Learn by Directing AI
All materials

eval-template.md

Evaluation Design

Prediction Target

What are you predicting? What format does the prediction take (a number, a category, a ranking)? What does the client need this prediction for?

Fill in: describe what the model predicts and why it matters for the client's business.

Business Context

What business decision does this prediction inform? What happens if the prediction is wrong? How wrong is acceptable?

Fill in: connect the prediction to the client's specific business problem and the cost of errors.

Metric Selection

Which metrics will you use to evaluate the model? For each metric:

  • What does it measure?
  • Why is it appropriate for this problem?
  • What would a misleading metric look like for this problem?

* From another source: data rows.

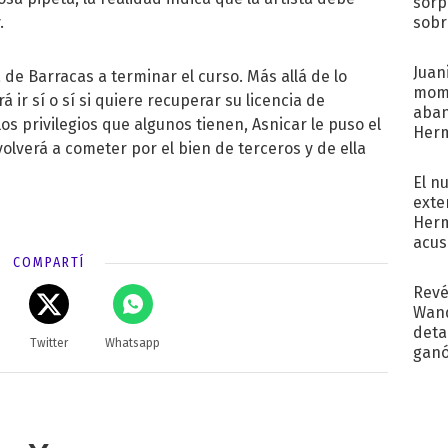
sorp
sobr
.
regr
Juani
 de Barracas a terminar el curso. Más allá de lo
mome
ir sí o sí si quiere recuperar su licencia de
aba
s privilegios que algunos tienen, Asnicar le puso el
Her
lverá a cometer por el bien de terceros y de ella
recib
El n
exte
Herm
acus
Pinc
COMPARTÍ
"Tra
Revé
Wand
detal
Twitter
Whatsapp
ganó
próx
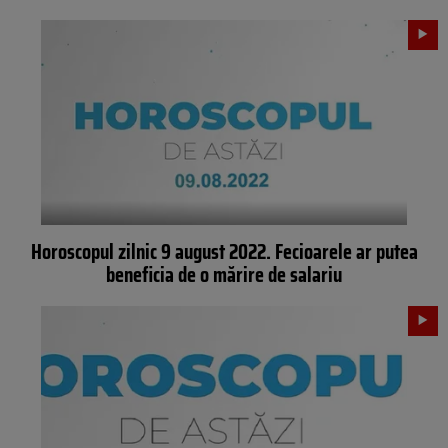
Horoscopul zilnic 9 august 2022. Fecioarele ar putea
beneficia de o mărire de salariu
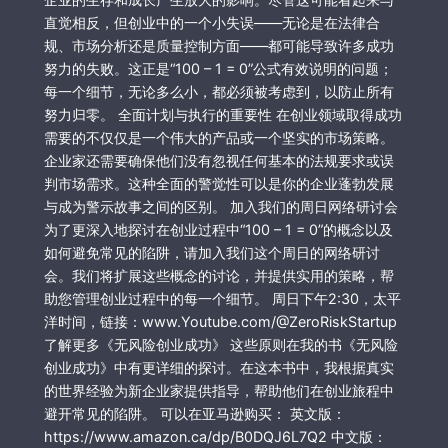
直觉相反，但创业中的一个小失误——无论是在法律合
规、市场分析还是质量控制方面——都可能导致许多成功
努力的失败。这正是“100 – 1 = 0”公式有效说明的问题；
每一个细节，无论多么小，都必须被考虑到，以防止所有
努力归零。 全面计划与执行的重要性 在创业领域取得成功
需要的不仅仅是一个伟大的产品或一个坚实的市场策略。
企业家还需要确保他们没有忽视任何基本的法规要求或误
判市场需求。这种全面的警觉性可以是你的企业蓬勃发展
与成为警示故事之间的区别。 加入我们的周日网络研讨会
为了更深入地探讨在创业过程中“100 – 1 = 0”的概念以及
如何避免常见的陷阱，请加入我们这个周日的网络研讨
会。我们将扩展这些概念的讨论，并提供实用的策略，帮
助您管理创业过程中的每一个细节。 周日下午2:30，太平
洋时间，链接：www.Youtube.com/@ZeroRiskStartup
了解更多《无风险创业成功》 这些原则在我的书《无风险
创业成功》中有更详细的探讨。在这本书中，我根据真实
的世界经验为新企业家提供指导，帮助他们在创业旅程中
避开常见的陷阱。 可以在亚马逊购买： 英文版：
https://www.amazon.ca/dp/B0DQJ6L7Q2 中文版：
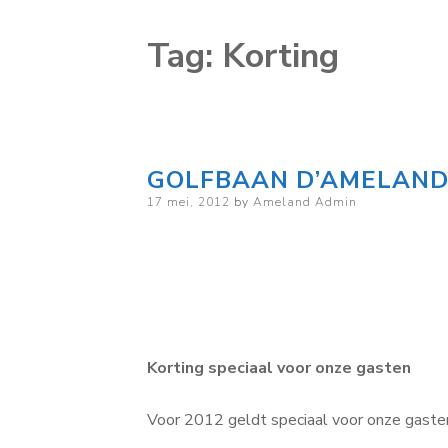
Tag:
Korting
GOLFBAAN D’AMELAND
Posted
17 mei, 2012
by
Ameland Admin
on
Korting speciaal voor onze gasten
Voor 2012 geldt speciaal voor onze gasten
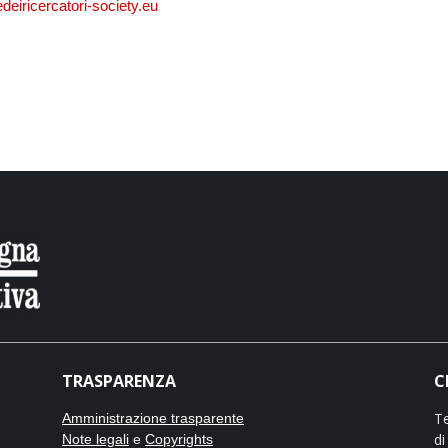
deiricercatori-society.eu
TRASPARENZA
C
Te
Amministrazione trasparente
di
Note legali
e
Copyrights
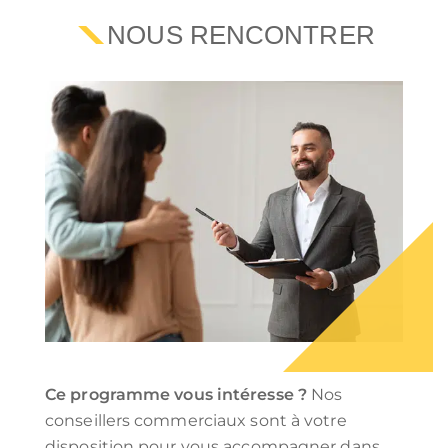
NOUS RENCONTRER
Ce programme vous intéresse ?
Nos
conseillers commerciaux sont à votre
disposition pour vous accompagner dans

Fill in: select metrics and justify each one against the business context. Consider: MAE (average error in the same units as the prediction), RMSE (penalizes large errors more), R-squared (proportion of variance explained).

Threshold Justification

What performance level makes the model useful? How does this compare to the current method? What's the minimum acceptable performance?

Fill in: set a concrete threshold and justify it against the client's current approach.

Splitting Strategy

How will you split the data into training and test sets? Why this approach? What would be wrong with an alternative approach?

Fill in: describe and justify the splitting strategy. Consider the structure of the data.

Baseline Definition

What is the simplest prediction method you'll compare against? Why this baseline?

Fill in: define a baseline that represents the "do nothing differently" option.